DOCUMENT EXTRACT ▸
Development of decision tree models

For the development of our decision tree models, we extracted a total of 12 predictors from the raw accelerometer data from the PHASAR datasets including temperature, time of day, integer indicator variables for device placement and day of week and moving average statistics (see Table 1). Moving average predictors were aggregated in 10 s epochs.

Table 1 Predictors derived from the raw sensor signals.

The training of the decision tree models was performed on 79.2% of the PHASAR data stratified on non-wear and wear time including both the hip- and thigh-worn data (see Fig. 1. Furthermore, the data was split into training and test partitions such that participants in both partitions did not overlap which ensures that the algorithm did not learn any patterns specific to individual participant behavior. To optimize model hyperparameters and to minimize the risk of overfitting, a five-fold cross-validation scheme was used. The hyperparameters that were tuned were cost-complexity, tree depth and minimum number of data points required in a node for further splitting. For this, Latin hypercube sampling was used to construct a space-filling parameter grid with 10 levels that cover the parameter space such that any portion of the space had an observed combination that was not too far from it. The model with the most optimal hyperparameters was then trained on the full training dataset, still including both hip- and thigh-worn accelerometer data.

PROBLEMS ▸
• 1. Name every hyperparameter that the passage on decision tree model development says was tuned.
• 2. Resume the passage on decision tree model development, starting after its final sentence.
The listing comes from a separate, unrelated source.

SOURCE DATA ▸
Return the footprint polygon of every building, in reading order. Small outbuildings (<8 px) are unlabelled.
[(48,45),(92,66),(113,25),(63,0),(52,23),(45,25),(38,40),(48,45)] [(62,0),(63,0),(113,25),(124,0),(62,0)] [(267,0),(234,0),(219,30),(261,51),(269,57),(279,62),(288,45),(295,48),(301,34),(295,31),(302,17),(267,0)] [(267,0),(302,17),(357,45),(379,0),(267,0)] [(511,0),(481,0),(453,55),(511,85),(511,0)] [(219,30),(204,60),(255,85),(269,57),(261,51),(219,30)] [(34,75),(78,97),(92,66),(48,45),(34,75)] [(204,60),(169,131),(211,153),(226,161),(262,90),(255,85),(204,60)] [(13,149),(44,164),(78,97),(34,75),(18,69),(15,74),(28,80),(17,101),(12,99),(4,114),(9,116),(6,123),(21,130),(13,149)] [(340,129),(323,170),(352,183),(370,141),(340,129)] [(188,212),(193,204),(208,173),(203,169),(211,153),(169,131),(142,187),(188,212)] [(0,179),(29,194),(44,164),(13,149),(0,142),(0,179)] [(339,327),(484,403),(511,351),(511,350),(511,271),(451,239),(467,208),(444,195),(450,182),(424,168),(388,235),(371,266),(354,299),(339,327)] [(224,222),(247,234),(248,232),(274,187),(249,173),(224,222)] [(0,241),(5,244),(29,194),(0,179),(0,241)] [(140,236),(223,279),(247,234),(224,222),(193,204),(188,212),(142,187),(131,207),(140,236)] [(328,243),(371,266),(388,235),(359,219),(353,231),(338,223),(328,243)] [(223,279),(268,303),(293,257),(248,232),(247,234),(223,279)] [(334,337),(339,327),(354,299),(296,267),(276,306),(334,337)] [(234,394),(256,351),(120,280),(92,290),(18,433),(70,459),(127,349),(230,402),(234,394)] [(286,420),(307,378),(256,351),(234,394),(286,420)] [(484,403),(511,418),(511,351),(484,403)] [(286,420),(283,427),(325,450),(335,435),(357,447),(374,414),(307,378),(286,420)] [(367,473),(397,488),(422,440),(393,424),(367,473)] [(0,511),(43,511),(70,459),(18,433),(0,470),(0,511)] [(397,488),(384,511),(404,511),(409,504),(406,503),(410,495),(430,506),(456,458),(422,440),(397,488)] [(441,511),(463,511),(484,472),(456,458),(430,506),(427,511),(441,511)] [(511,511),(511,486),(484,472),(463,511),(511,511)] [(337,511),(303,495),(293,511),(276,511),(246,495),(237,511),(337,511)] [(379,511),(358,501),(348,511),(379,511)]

RESPONSE LIST ▸
• 1. Cost-complexity, tree depth, and the minimum number of data points required in a node for further splitting.

• 2.
In the present work we present a full model (tree_full) including all predictors, a second model including the six best predictors (tree_imp6) based on permutation predictor importance (see Fig. 2), and a third model excluding the surface skin temperature (tree_no_temp) resulting in 5 times 10 models trained in the process per decision tree variant. The slight imbalance in the outcome variable of 55.8% wear time vs 44.2% non-wear time did not warrant the need to apply synthetic minority oversampling techniques (i.e., SMOTE) or other techniques to balance out the data.

Figure 2
figure 2

Predictor permutation importance plot for the decision tree including all predictors. The six most important predictors were used for training a second decision tree (tree_imp6), while all predictors excluding temperature were used to train a third decision tree (tree_no_temp).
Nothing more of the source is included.